══ Material provided

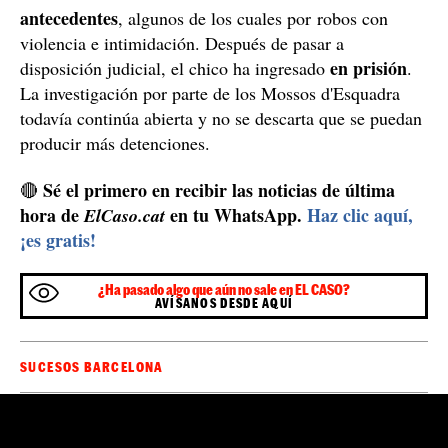
antecedentes
, algunos de los cuales por robos con
violencia e intimidación. Después de pasar a
en prisión
disposición judicial, el chico ha ingresado
.
La investigación por parte de los Mossos d'Esquadra
todavía continúa abierta y no se descarta que se puedan
producir más detenciones.
Sé el primero en recibir las noticias de última
🔴
hora de
en tu WhatsApp.
Haz clic aquí,
ElCaso.cat
¡es gratis!
¿Ha pasado algo que aún no sale en EL CASO?
AVÍSANOS DESDE AQUÍ
SUCESOS BARCELONA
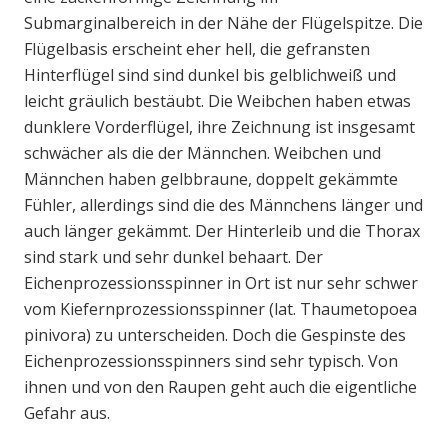
Submarginalbereich in der Nähe der Flügelspitze. Die
Flügelbasis erscheint eher hell, die gefransten
Hinterflügel sind sind dunkel bis gelblichweiß und
leicht gräulich bestäubt. Die Weibchen haben etwas
dunklere Vorderflügel, ihre Zeichnung ist insgesamt
schwächer als die der Männchen. Weibchen und
Männchen haben gelbbraune, doppelt gekämmte
Fühler, allerdings sind die des Männchens länger und
auch länger gekämmt. Der Hinterleib und die Thorax
sind stark und sehr dunkel behaart. Der
Eichenprozessionsspinner in Ort ist nur sehr schwer
vom Kiefernprozessionsspinner (lat. Thaumetopoea
pinivora) zu unterscheiden. Doch die Gespinste des
Eichenprozessionsspinners sind sehr typisch. Von
ihnen und von den Raupen geht auch die eigentliche
Gefahr aus.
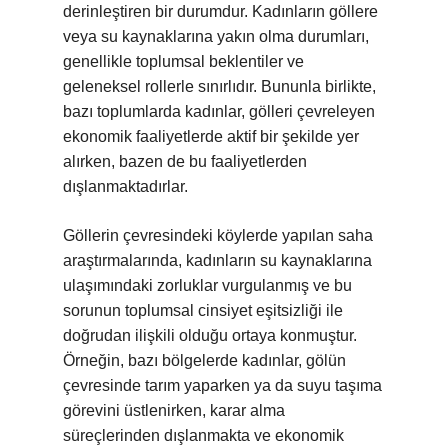
derinleştiren bir durumdur. Kadınların göllere
veya su kaynaklarına yakın olma durumları,
genellikle toplumsal beklentiler ve
geleneksel rollerle sınırlıdır. Bununla birlikte,
bazı toplumlarda kadınlar, gölleri çevreleyen
ekonomik faaliyetlerde aktif bir şekilde yer
alırken, bazen de bu faaliyetlerden
dışlanmaktadırlar.
Göllerin çevresindeki köylerde yapılan saha
araştırmalarında, kadınların su kaynaklarına
ulaşımındaki zorluklar vurgulanmış ve bu
sorunun toplumsal cinsiyet eşitsizliği ile
doğrudan ilişkili olduğu ortaya konmuştur.
Örneğin, bazı bölgelerde kadınlar, gölün
çevresinde tarım yaparken ya da suyu taşıma
görevini üstlenirken, karar alma
süreçlerinden dışlanmakta ve ekonomik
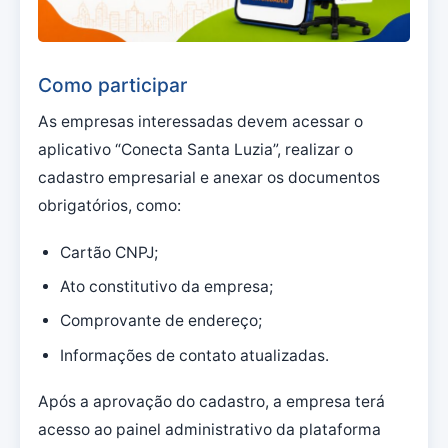
Como participar
As empresas interessadas devem acessar o
aplicativo “Conecta Santa Luzia”, realizar o
cadastro empresarial e anexar os documentos
obrigatórios, como:
Cartão CNPJ;
Ato constitutivo da empresa;
Comprovante de endereço;
Informações de contato atualizadas.
Após a aprovação do cadastro, a empresa terá
acesso ao painel administrativo da plataforma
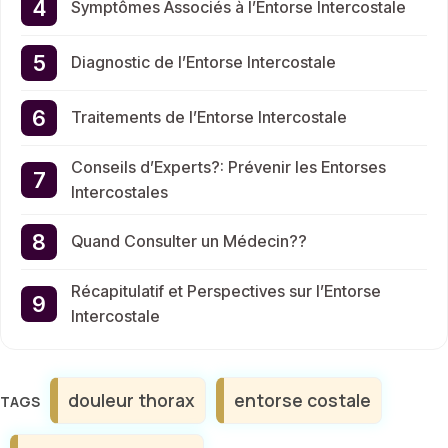
Symptômes Associés à l’Entorse Intercostale
Diagnostic de l’Entorse Intercostale
Traitements de l’Entorse Intercostale
Conseils d’Experts?: Prévenir les Entorses
Intercostales
Quand Consulter un Médecin??
Récapitulatif et Perspectives sur l’Entorse
Intercostale
Étiquettes
douleur thorax
entorse costale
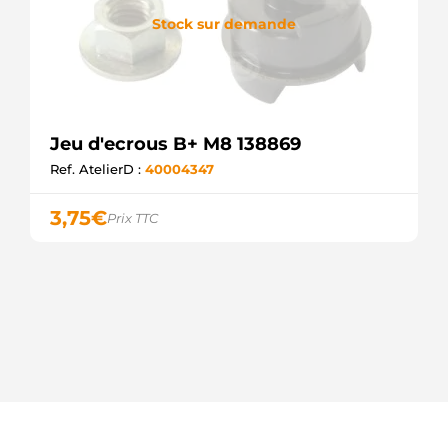
Stock sur demande
Jeu d'ecrous B+ M8 138869
Ref. AtelierD :
40004347
3,75
€
Prix TTC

════

Work to complete: Reproduce the text lines of all the material above verbatim, omitting the picture markers.

Finished task:
antecedentes
, algunos de los cuales por robos con
violencia e intimidación. Después de pasar a
en prisión
disposición judicial, el chico ha ingresado
.
La investigación por parte de los Mossos d'Esquadra
todavía continúa abierta y no se descarta que se puedan
producir más detenciones.
Sé el primero en recibir las noticias de última
🔴
hora de
en tu WhatsApp.
Haz clic aquí,
ElCaso.cat
¡es gratis!
¿Ha pasado algo que aún no sale en EL CASO?
AVÍSANOS DESDE AQUÍ
SUCESOS BARCELONA
Submarginalbereich in der Nähe der Flügelspitze. Die
Flügelbasis erscheint eher hell, die gefransten
Hinterflügel sind sind dunkel bis gelblichweiß und
leicht gräulich bestäubt. Die Weibchen haben etwas
dunklere Vorderflügel, ihre Zeichnung ist insgesamt
schwächer als die der Männchen. Weibchen und
Männchen haben gelbbraune, doppelt gekämmte
Fühler, allerdings sind die des Männchens länger und
auch länger gekämmt. Der Hinterleib und die Thorax
sind stark und sehr dunkel behaart. Der
Eichenprozessionsspinner in Ort ist nur sehr schwer
vom Kiefernprozessionsspinner (lat. Thaumetopoea
pinivora) zu unterscheiden. Doch die Gespinste des
Eichenprozessionsspinners sind sehr typisch. Von
ihnen und von den Raupen geht auch die eigentliche
Gefahr aus.
derinleştiren bir durumdur. Kadınların göllere
veya su kaynaklarına yakın olma durumları,
genellikle toplumsal beklentiler ve
geleneksel rollerle sınırlıdır. Bununla birlikte,
bazı toplumlarda kadınlar, gölleri çevreleyen
ekonomik faaliyetlerde aktif bir şekilde yer
alırken, bazen de bu faaliyetlerden
dışlanmaktadırlar.
Göllerin çevresindeki köylerde yapılan saha
araştırmalarında, kadınların su kaynaklarına
ulaşımındaki zorluklar vurgulanmış ve bu
sorunun toplumsal cinsiyet eşitsizliği ile
doğrudan ilişkili olduğu ortaya konmuştur.
Örneğin, bazı bölgelerde kadınlar, gölün
çevresinde tarım yaparken ya da suyu taşıma
görevini üstlenirken, karar alma
süreçlerinden dışlanmakta ve ekonomik
Como participar
As empresas interessadas devem acessar o
aplicativo “Conecta Santa Luzia”, realizar o
cadastro empresarial e anexar os documentos
obrigatórios, como:
Cartão CNPJ;
Ato constitutivo da empresa;
Comprovante de endereço;
Informações de contato atualizadas.
Após a aprovação do cadastro, a empresa terá
acesso ao painel administrativo da plataforma
Symptômes Associés à l’Entorse Intercostale
Diagnostic de l’Entorse Intercostale
Traitements de l’Entorse Intercostale
Conseils d’Experts?: Prévenir les Entorses
Intercostales
Quand Consulter un Médecin??
Récapitulatif et Perspectives sur l’Entorse
Intercostale
Étiquettes
douleur thorax
entorse costale
Stock sur demande
Jeu d'ecrous B+ M8 138869
Ref. AtelierD :
40004347
3,75
€
Prix TTC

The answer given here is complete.